Data Poisoning Attacks: How Training Data Becomes an Attack Surface
If an attacker can influence your training data, they can influence your model. Learn how data poisoning and backdoor attacks work — and how to defend your ML supply chain.
Most AI security attention goes to inputs and outputs at inference time. But there is an earlier, quieter attack surface that can be far more damaging: the training data itself. If an adversary can influence what your model learns, they can influence what it does — long before anyone sends a single malicious prompt.
What is data poisoning?
Data poisoning is the deliberate manipulation of training data to corrupt a model's behavior. Because modern models are trained on enormous, often web-scraped datasets, attackers don't need to control everything — influencing a small, carefully chosen slice can be enough.
Availability attacks
The goal is to degrade overall performance — making the model less accurate or less reliable across the board. These are blunt but effective against systems that retrain on untrusted data.
Targeted and backdoor attacks
Far more insidious, these leave the model performing normally on almost all inputs while embedding a hidden behavior. A backdoor is a trigger — a specific phrase, pattern, or pixel arrangement — that makes the model produce an attacker-chosen output. The model passes every benign test, then misbehaves precisely when the trigger appears.
A backdoored model is the hardest kind of compromise to find: it looks perfectly healthy until the attacker decides otherwise.
Where poisoning enters the supply chain
- Web-scraped corpora: attackers seed malicious content where they know crawlers will collect it.
- Crowdsourced labels: compromised or malicious annotators corrupt ground truth.
- Third-party datasets and models: fine-tuning on an unvetted checkpoint inherits whatever was baked in.
- Feedback loops: systems that learn from user interactions can be steered by coordinated abuse.
- RAG indexes: poisoning the knowledge base changes answers without touching the model weights.
Defending the ML supply chain
- Know your provenance: track where every dataset and model artifact came from, and treat unverified sources as untrusted.

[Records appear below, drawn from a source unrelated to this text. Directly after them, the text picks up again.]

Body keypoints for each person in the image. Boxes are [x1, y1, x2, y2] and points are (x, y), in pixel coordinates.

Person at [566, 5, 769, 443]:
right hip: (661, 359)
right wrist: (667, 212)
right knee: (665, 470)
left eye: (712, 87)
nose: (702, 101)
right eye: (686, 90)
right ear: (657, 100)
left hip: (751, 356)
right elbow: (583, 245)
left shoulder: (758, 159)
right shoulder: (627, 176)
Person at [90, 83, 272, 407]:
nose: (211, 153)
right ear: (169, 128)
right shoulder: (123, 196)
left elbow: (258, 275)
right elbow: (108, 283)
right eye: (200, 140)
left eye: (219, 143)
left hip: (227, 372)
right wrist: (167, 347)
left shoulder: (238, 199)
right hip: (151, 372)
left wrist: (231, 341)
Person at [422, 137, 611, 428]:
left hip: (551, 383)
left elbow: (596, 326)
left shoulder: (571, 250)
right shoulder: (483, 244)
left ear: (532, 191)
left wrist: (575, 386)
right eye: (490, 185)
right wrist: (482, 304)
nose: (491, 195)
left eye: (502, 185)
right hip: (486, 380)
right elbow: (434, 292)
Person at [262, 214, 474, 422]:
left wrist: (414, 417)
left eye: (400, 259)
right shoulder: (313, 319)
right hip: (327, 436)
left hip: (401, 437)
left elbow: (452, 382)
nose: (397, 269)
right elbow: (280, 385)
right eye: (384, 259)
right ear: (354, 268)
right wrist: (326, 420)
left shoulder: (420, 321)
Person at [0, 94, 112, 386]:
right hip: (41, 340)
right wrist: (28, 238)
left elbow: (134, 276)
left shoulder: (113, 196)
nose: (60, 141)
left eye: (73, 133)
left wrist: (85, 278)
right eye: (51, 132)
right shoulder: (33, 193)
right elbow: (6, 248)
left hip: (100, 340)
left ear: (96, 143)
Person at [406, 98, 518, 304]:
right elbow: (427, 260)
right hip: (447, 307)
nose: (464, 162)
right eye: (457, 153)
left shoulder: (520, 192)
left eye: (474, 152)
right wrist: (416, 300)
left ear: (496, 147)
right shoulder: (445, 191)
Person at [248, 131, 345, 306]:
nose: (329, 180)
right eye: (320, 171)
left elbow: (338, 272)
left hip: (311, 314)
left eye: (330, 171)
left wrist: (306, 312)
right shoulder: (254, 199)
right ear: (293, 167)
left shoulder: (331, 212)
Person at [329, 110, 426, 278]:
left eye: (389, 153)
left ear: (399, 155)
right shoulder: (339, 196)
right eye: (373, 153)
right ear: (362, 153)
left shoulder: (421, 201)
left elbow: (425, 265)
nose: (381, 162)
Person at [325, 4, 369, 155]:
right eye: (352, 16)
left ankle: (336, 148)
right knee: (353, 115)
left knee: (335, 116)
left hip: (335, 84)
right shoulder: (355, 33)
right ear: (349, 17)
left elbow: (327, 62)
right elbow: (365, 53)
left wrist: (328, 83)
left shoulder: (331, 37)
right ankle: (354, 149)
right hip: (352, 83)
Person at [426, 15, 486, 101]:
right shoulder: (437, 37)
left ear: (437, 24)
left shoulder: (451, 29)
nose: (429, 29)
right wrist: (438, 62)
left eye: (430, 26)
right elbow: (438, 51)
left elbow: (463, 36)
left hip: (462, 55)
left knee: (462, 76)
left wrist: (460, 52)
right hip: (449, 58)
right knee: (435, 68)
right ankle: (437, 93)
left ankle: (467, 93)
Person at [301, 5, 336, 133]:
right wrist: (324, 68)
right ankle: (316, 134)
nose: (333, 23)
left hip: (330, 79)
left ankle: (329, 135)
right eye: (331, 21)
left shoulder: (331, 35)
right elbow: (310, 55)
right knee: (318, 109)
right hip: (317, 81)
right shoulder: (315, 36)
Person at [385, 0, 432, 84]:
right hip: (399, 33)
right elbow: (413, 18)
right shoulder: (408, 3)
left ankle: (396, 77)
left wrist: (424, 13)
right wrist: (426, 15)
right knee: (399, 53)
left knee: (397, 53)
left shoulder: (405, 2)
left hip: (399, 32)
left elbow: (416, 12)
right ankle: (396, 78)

- Vet and validate data: apply anomaly detection and statistical checks to spot manipulated samples before training.
- Scan for backdoors: test models with trigger-hunting techniques and behavioral probes, not just accuracy metrics.
- Pin and sign artifacts: use integrity checks and signing so a swapped or tampered model is detectable.
- Isolate feedback: rate-limit and filter data that flows from users back into training.
The takeaway
Your model is only as trustworthy as the data and components it was built from. Extending security to the ML supply chain — provenance, validation, and integrity — is what keeps a poisoned sample from quietly becoming a production backdoor.